4 minute read
THE FUTURE CHANGING
from 50 CHANGE MAKERS
by cxoinsightme
BERND WUERMSEER, SVP GLOBAL SALES AT COGNIGY, EXPLAINS WHY CONVERSATIONAL AI IS A GAME CHANGER FOR DIGITAL TRANSFORMATION AND AUTOMATION.
What is the future of CAI?
Advertisement
Well, first I’d say the future is very bright. The market is growing rapidly because both the value and return on investment are huge and also continue to be proven over and over again. The two main components of CAI are the AI-powered natural language understanding and process automation and orchestration. Large Language Models will bring significant change to the language understanding side of things bringing in better understanding and generation capabilities, particularly in terms of personalisation. On the automation side, I think enterprises will realise that the same value that CAI delivers to customers can be leveraged internally as well and see growth there too.
What is driving the demand for CAI?
Most self-service experiences suck, and customers are becoming more impatient with the mediocre service they’re receiving. That’s a huge driver to be honest, and the technology is already here to help improve customer experience. Additionally, the orchestration and automation capabilities play a major role because it enables companies to deploy CAI on top of their existing tech stack, bringing dozens of siloed channels and systems together into a single well-oiled machine. Finally, the number of service channels continues to increase making it challenging for businesses to keep up and serve them all accurately and consistently. With CAI, companies can tackle all the above mentioned issues with a single platform.
What is the difference between CAI and chatbots?
Chatbots typically mean narrowly scripted question and answer bots found on websites. They don’t use artificial intelligence and are only able to deliver information such as FAQs or take customer information and relay that information to a marketing or sales process for follow-up. Essentially, chatbots give customers the ability to fill out a web form via chat. You can think of them as first-generation bots where the idea and vision were still in the development stage and the functionality was very limited.
CAI, as is in the name, uses artificial intelligence and natural language understanding to create a conversational interface to software, in the same way your mouse, keyboard and monitor provide an interface for you to interact with say Microsoft Word or Firefox. A key difference here is the idea of an interface, i.e., a road into key backend systems like your CRM, case management or say a reservations system.

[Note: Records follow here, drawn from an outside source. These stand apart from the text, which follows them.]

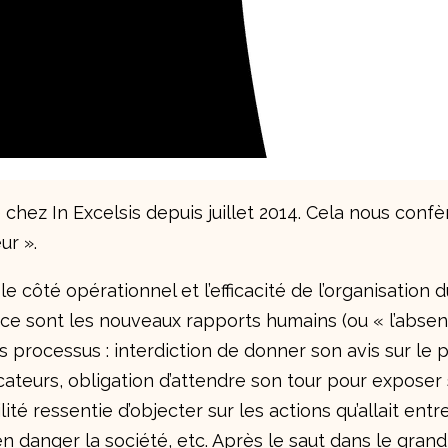
chez In Excelsis depuis juillet 2014. Cela nous confè
ur ».
e côté opérationnel et l’efficacité de l’organisation du
, ce sont les nouveaux rapports humains (ou « l’abs
es processus : interdiction de donner son avis sur le
ateurs, obligation d’attendre son tour pour exposer 
ité ressentie d’objecter sur les actions qu’allait ent
 danger la société, etc. Après le saut dans le grand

Once you enable users to find information and carry out tasks and actions via language, you’ve got much more than a chatbot. Instead of calling a customer service agent who will navigate through multiple systems on their end and do what you need, the customer is suddenly able to do all of this themselves. So, CAI is the combination of AI as it pertains to language and process automation and orchestration which is far more powerful. It’s what enables Lufthansa for example to fully automate millions of conversations a year even on complex topics like flight refunds or rebooking instead of a classic chatbot that would just return a link to their policy or provide a phone number. It empowers customers to solve problems themselves, across dozens of channels.
How can enterprises use tools such as ChatGPT and GPT-3?

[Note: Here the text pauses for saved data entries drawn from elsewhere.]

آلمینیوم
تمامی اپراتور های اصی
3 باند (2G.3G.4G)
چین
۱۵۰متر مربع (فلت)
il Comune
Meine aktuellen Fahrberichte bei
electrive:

Right now, the business-ready use cases are limited. That’s not to say there aren’t plenty more great ideas that still need to be tested or further developed but putting something into the product is a much higher bar than letting people play unfiltered with ChatGPT. The first way to use large language models like GPT-3 is in building virtual agents. We’ve already built that into Cognigy and currently have an open beta program with many customers using it. Since LLMs are designed to generate languages, a conversation designer can use them to build chat flows in seconds, based only on a short description of what it should do or on a customer conversation. Additionally, they can quickly generate training data for intents and lexicons such as lists of city names or food items.
Second, on the customer-facing side of things, which is also something available now within Cognigy.AI, you can use GPT to rephrase standard responses into unique customer-specific ones by including the conversation history and context. That way you can ensure your business’s process is followed and the correct information is given, but it can be phrased in a personalised way for every single customer. It can also be used to extend natural language understanding capabilities by having it process customer inputs to improve the models understanding of what customers are writing or saying. If a virtual agent asked me how many people are flying and I say “Four people” then it’s straightforward. But if I say “That’s me, my wife and our two kids” it becomes much harder. That’s where GPT comes into play. So, it’s truly a better together story because CAI ensures consistency that your business processes and offers all the orchestration, automation and integration opportunities while GPT enables once unthinkable natural language understanding and generation to personalise every experience at scale.
What are some of the risks lurking behind ChatGPT?
Right now, the biggest risks come from customers directly accessing GPT-3 which opens up the possibilities of things like prompt injection attacks, hallucinations where the model confidently and convincingly gives false answers, as well as the risk of it saying hateful, discriminatory or other controversial things. To be clear, this is the exact same risk if you try ChatGPT directly which is why the current use cases are either on the backend or using GPT to augment processes but not take independent action. Another lesser discussed risk is cost on the customer-facing side. While LLMs offer some amazing advantages, every API call comes at a cost so when you’re thinking about scale, say millions of conversations a year, the additional cost of say rephrasing every single response rises quickly. So, it’s important not to be blinded by the advantages and carefully consider the situations where the added value is worth the added cost.